INFO 2013-09-19 11:28:04,550 discovery.py:190] URL being requested: https://www.googleapis.com/discovery/v1/apis/drive/v2/rest?userIp=%3A%3A1
ERROR 2013-09-19 11:28:05,670 main.py:13] Exception in request:
Traceback (most recent call last):
File "/home/dev5/divya/jk/MyApp/ItsMyTuition/SDK/google_appengine/lib/django-1.2/django/core/handlers/base.py", line 100, in get_response
response = callback(request, *callback_args, **callback_kwargs)
File "/home/dev5/divya/jk/MyApp/ItsMyTuition/ItsMyTuition/src/tuition/json/ajaxHandler.py", line 27, in mainHandler
responseValues = funtionToCall(*args)
File "/home/dev5/divya/jk/MyApp/ItsMyTuition/ItsMyTuition/src/tuition/json/ajaxHandler.py", line 69, in export
uploadedFile = exporterInstance.upload()
File "/home/dev5/divya/jk/MyApp/ItsMyTuition/ItsMyTuition/src/oauth2client/appengine.py", line 770, in setup_oauth
self._create_flow(request_handler)
File "/home/dev5/divya/jk/MyApp/ItsMyTuition/ItsMyTuition/src/oauth2client/appengine.py", line 734, in _create_flow
redirect_uri = request_handler.request.relative_url(
AttributeError: 'ExportToSpreadSheet' object has no attribute 'request'
INFO 2013-09-19 11:28:05,777 module.py:593] default: "POST /ajaxCall/export HTTP/1.1" 200 964
Since I am using Django framework I cannot get a Request handler as they except.

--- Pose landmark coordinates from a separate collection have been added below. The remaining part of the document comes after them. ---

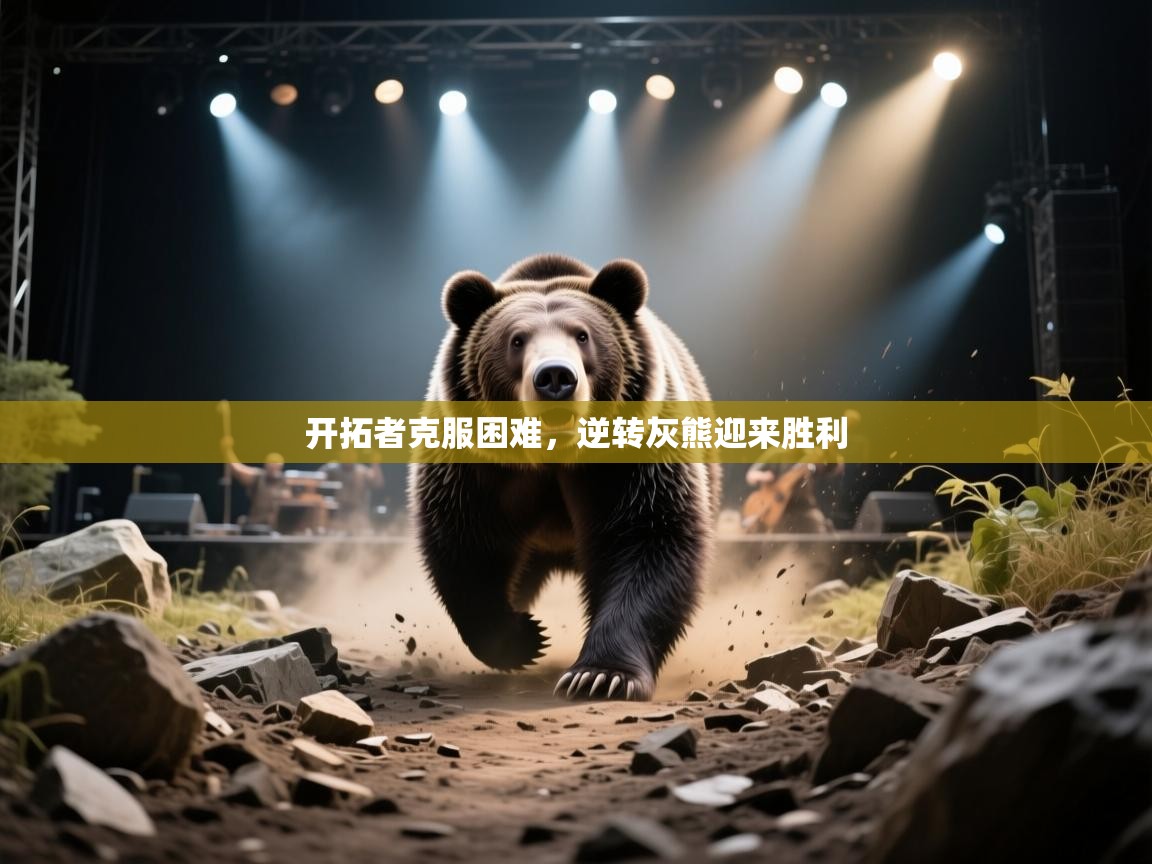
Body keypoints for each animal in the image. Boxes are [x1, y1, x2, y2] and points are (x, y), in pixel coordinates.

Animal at [409, 254, 720, 700]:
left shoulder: (634, 463)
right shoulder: (476, 468)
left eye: (583, 335)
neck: (553, 459)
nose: (555, 377)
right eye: (516, 340)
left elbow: (650, 540)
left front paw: (601, 676)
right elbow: (466, 543)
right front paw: (523, 637)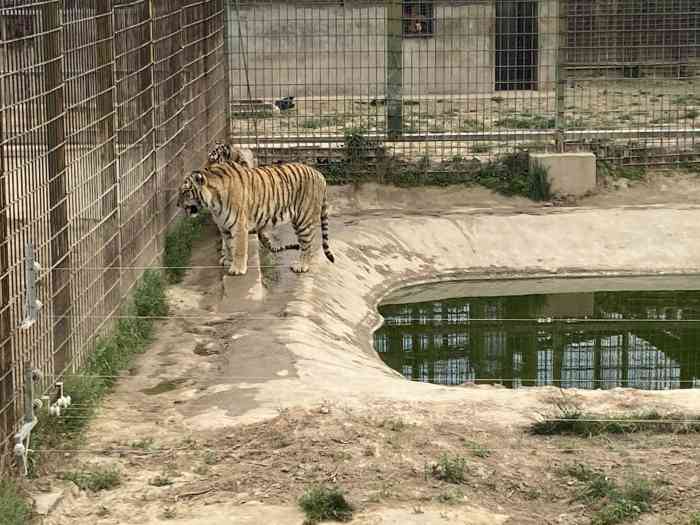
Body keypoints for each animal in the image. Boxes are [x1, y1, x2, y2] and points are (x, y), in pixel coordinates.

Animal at [179, 161, 334, 274]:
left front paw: (237, 269)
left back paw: (302, 266)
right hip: (298, 221)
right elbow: (228, 245)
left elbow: (239, 248)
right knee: (303, 244)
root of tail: (319, 174)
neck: (213, 203)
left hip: (304, 219)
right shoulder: (224, 227)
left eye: (185, 192)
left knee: (308, 244)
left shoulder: (239, 226)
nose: (177, 204)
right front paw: (228, 261)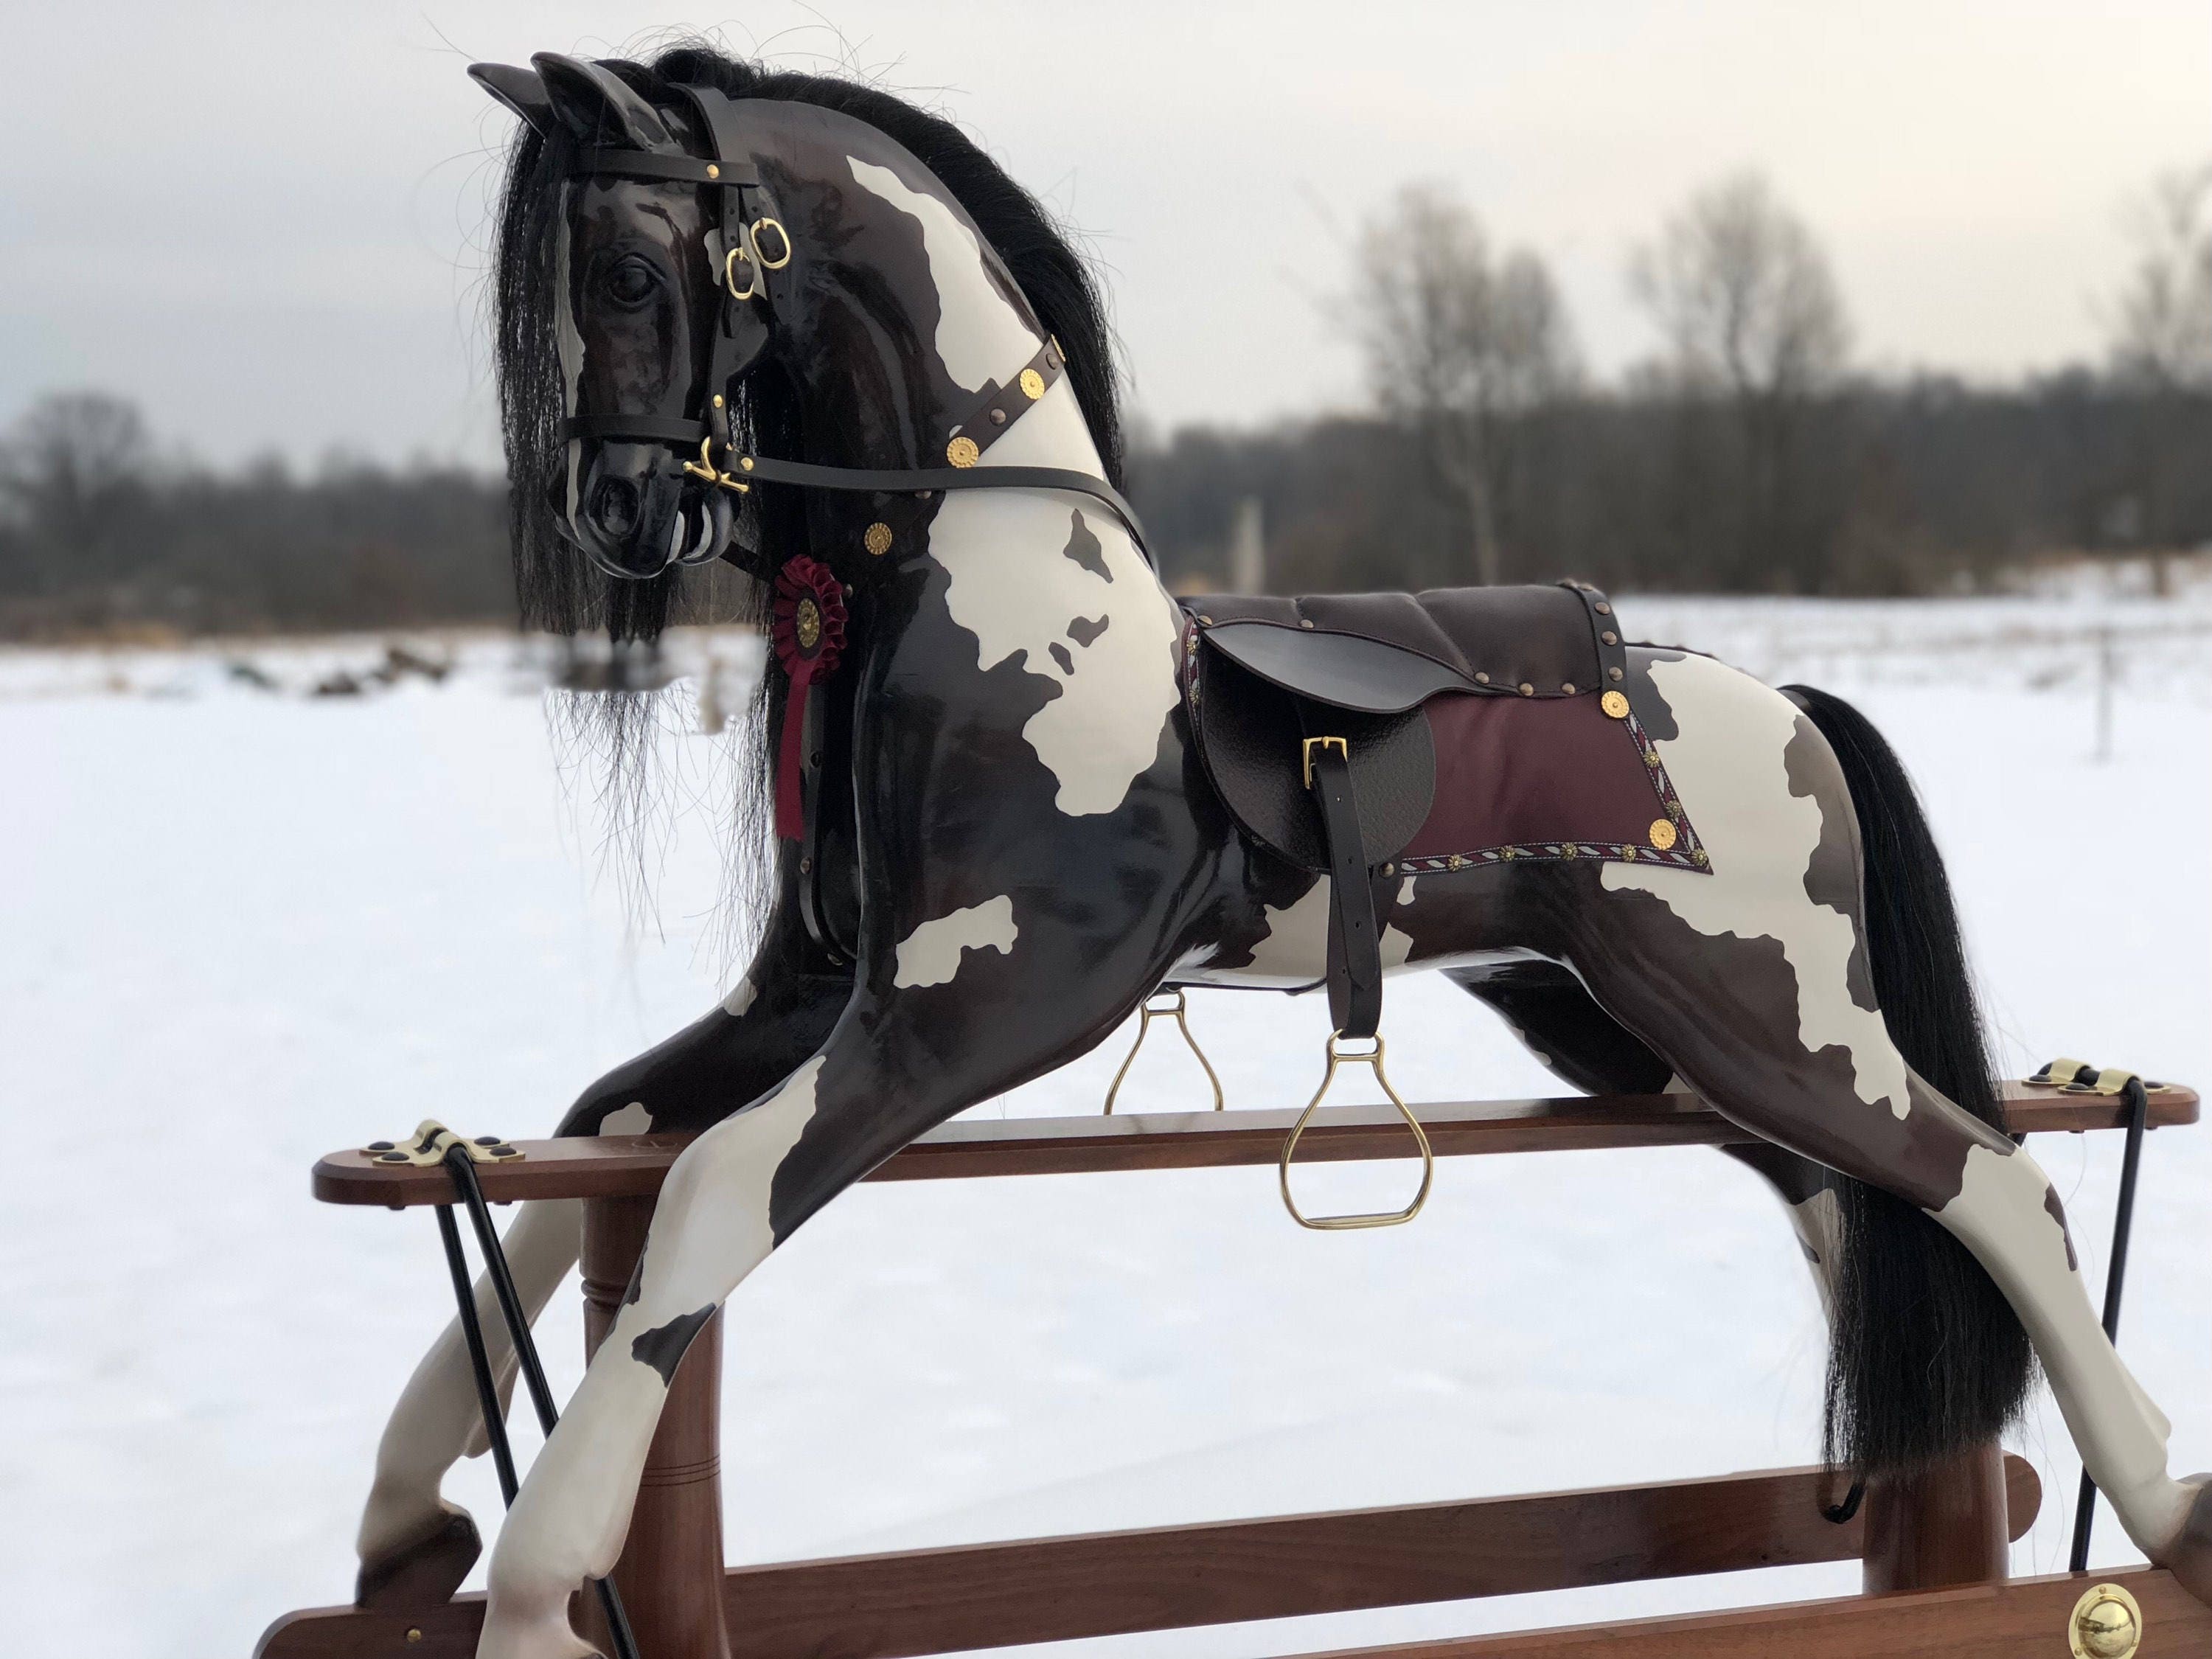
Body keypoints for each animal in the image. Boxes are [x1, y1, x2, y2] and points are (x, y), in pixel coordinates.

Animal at [350, 44, 2212, 1659]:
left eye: (628, 271)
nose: (619, 514)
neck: (977, 595)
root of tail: (1797, 712)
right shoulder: (815, 997)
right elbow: (598, 1131)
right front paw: (403, 1519)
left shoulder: (975, 1005)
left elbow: (706, 1194)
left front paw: (538, 1588)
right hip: (1638, 1027)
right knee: (1860, 1205)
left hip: (1764, 1014)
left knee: (1997, 1181)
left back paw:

How can I integrate or do it in my scenario? I would very much appreciate any code samples or relevant links I may have missed.
Moreover, the whole thing happens in an ajax call.
Thanks in advance.
Use mimeType=text/csv and during the upload, request a conversion from csv to Spreadsheets:
drive_service.files().insert(covert=True, body=body, media_body=media_body, convert=True)